» Task brief
Set down the complete data exactly as it appears below.

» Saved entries
>>>
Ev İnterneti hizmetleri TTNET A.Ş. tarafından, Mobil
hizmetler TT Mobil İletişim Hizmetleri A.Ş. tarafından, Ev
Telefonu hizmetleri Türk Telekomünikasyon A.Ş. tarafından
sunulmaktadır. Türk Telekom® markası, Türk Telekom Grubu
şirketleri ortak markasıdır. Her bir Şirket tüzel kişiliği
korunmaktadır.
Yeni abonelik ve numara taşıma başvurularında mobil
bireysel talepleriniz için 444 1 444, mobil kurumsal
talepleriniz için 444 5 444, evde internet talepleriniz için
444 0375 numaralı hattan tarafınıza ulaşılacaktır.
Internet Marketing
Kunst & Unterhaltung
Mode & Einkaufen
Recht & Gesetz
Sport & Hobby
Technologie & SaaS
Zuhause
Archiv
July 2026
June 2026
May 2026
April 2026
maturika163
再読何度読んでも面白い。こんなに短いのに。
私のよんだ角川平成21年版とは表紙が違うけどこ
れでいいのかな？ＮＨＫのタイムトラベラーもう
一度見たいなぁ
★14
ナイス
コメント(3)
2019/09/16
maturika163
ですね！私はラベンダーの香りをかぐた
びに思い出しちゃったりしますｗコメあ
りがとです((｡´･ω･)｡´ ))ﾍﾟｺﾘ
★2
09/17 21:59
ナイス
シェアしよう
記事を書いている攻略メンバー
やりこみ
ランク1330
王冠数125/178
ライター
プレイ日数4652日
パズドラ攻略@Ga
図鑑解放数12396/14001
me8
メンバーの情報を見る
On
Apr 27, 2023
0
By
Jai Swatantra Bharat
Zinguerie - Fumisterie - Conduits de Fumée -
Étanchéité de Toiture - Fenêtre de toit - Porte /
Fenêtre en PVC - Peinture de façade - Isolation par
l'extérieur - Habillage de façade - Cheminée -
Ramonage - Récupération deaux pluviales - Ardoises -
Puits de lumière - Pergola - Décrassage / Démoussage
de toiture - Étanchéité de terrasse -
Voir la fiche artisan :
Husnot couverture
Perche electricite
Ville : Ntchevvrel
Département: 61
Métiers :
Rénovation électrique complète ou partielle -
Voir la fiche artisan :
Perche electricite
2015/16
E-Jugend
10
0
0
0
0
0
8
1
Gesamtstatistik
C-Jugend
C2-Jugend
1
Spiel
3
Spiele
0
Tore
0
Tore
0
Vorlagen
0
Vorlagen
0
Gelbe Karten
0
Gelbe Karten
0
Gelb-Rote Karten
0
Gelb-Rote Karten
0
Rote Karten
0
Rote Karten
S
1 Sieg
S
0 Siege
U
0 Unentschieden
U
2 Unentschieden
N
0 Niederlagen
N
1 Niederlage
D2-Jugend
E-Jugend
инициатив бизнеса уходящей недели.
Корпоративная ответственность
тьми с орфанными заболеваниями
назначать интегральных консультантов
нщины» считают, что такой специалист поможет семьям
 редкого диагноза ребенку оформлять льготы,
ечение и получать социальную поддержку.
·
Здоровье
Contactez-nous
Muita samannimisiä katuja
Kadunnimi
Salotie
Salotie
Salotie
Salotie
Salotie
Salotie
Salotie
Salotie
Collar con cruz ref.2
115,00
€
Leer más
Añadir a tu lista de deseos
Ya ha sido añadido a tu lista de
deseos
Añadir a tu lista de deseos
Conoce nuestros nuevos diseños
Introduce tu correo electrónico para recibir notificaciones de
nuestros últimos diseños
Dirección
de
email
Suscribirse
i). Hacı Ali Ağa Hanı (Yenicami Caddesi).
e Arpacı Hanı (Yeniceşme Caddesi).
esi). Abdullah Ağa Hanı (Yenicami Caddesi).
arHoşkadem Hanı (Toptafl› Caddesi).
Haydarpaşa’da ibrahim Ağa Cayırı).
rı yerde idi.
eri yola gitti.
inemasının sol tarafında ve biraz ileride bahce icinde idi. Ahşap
<<<
» Written response
Ev İnterneti hizmetleri TTNET A.Ş. tarafından, Mobil
hizmetler TT Mobil İletişim Hizmetleri A.Ş. tarafından, Ev
Telefonu hizmetleri Türk Telekomünikasyon A.Ş. tarafından
sunulmaktadır. Türk Telekom® markası, Türk Telekom Grubu
şirketleri ortak markasıdır. Her bir Şirket tüzel kişiliği
korunmaktadır.
Yeni abonelik ve numara taşıma başvurularında mobil
bireysel talepleriniz için 444 1 444, mobil kurumsal
talepleriniz için 444 5 444, evde internet talepleriniz için
444 0375 numaralı hattan tarafınıza ulaşılacaktır.
Internet Marketing
Kunst & Unterhaltung
Mode & Einkaufen
Recht & Gesetz
Sport & Hobby
Technologie & SaaS
Zuhause
Archiv
July 2026
June 2026
May 2026
April 2026
maturika163
再読何度読んでも面白い。こんなに短いのに。
私のよんだ角川平成21年版とは表紙が違うけどこ
れでいいのかな？ＮＨＫのタイムトラベラーもう
一度見たいなぁ
★14
ナイス
コメント(3)
2019/09/16
maturika163
ですね！私はラベンダーの香りをかぐた
びに思い出しちゃったりしますｗコメあ
りがとです((｡´･ω･)｡´ ))ﾍﾟｺﾘ
★2
09/17 21:59
ナイス
シェアしよう
記事を書いている攻略メンバー
やりこみ
ランク1330
王冠数125/178
ライター
プレイ日数4652日
パズドラ攻略@Ga
図鑑解放数12396/14001
me8
メンバーの情報を見る
On
Apr 27, 2023
0
By
Jai Swatantra Bharat
Zinguerie - Fumisterie - Conduits de Fumée -
Étanchéité de Toiture - Fenêtre de toit - Porte /
Fenêtre en PVC - Peinture de façade - Isolation par
l'extérieur - Habillage de façade - Cheminée -
Ramonage - Récupération deaux pluviales - Ardoises -
Puits de lumière - Pergola - Décrassage / Démoussage
de toiture - Étanchéité de terrasse -
Voir la fiche artisan :
Husnot couverture
Perche electricite
Ville : Ntchevvrel
Département: 61
Métiers :
Rénovation électrique complète ou partielle -
Voir la fiche artisan :
Perche electricite
2015/16
E-Jugend
10
0
0
0
0
0
8
1
Gesamtstatistik
C-Jugend
C2-Jugend
1
Spiel
3
Spiele
0
Tore
0
Tore
0
Vorlagen
0
Vorlagen
0
Gelbe Karten
0
Gelbe Karten
0
Gelb-Rote Karten
0
Gelb-Rote Karten
0
Rote Karten
0
Rote Karten
S
1 Sieg
S
0 Siege
U
0 Unentschieden
U
2 Unentschieden
N
0 Niederlagen
N
1 Niederlage
D2-Jugend
E-Jugend
инициатив бизнеса уходящей недели.
Корпоративная ответственность
тьми с орфанными заболеваниями
назначать интегральных консультантов
нщины» считают, что такой специалист поможет семьям
 редкого диагноза ребенку оформлять льготы,
ечение и получать социальную поддержку.
·
Здоровье
Contactez-nous
Muita samannimisiä katuja
Kadunnimi
Salotie
Salotie
Salotie
Salotie
Salotie
Salotie
Salotie
Salotie
Collar con cruz ref.2
115,00
€
Leer más
Añadir a tu lista de deseos
Ya ha sido añadido a tu lista de
deseos
Añadir a tu lista de deseos
Conoce nuestros nuevos diseños
Introduce tu correo electrónico para recibir notificaciones de
nuestros últimos diseños
Dirección
de
email
Suscribirse
i). Hacı Ali Ağa Hanı (Yenicami Caddesi).
e Arpacı Hanı (Yeniceşme Caddesi).
esi). Abdullah Ağa Hanı (Yenicami Caddesi).
arHoşkadem Hanı (Toptafl› Caddesi).
Haydarpaşa’da ibrahim Ağa Cayırı).
rı yerde idi.
eri yola gitti.
inemasının sol tarafında ve biraz ileride bahce icinde idi. Ahşap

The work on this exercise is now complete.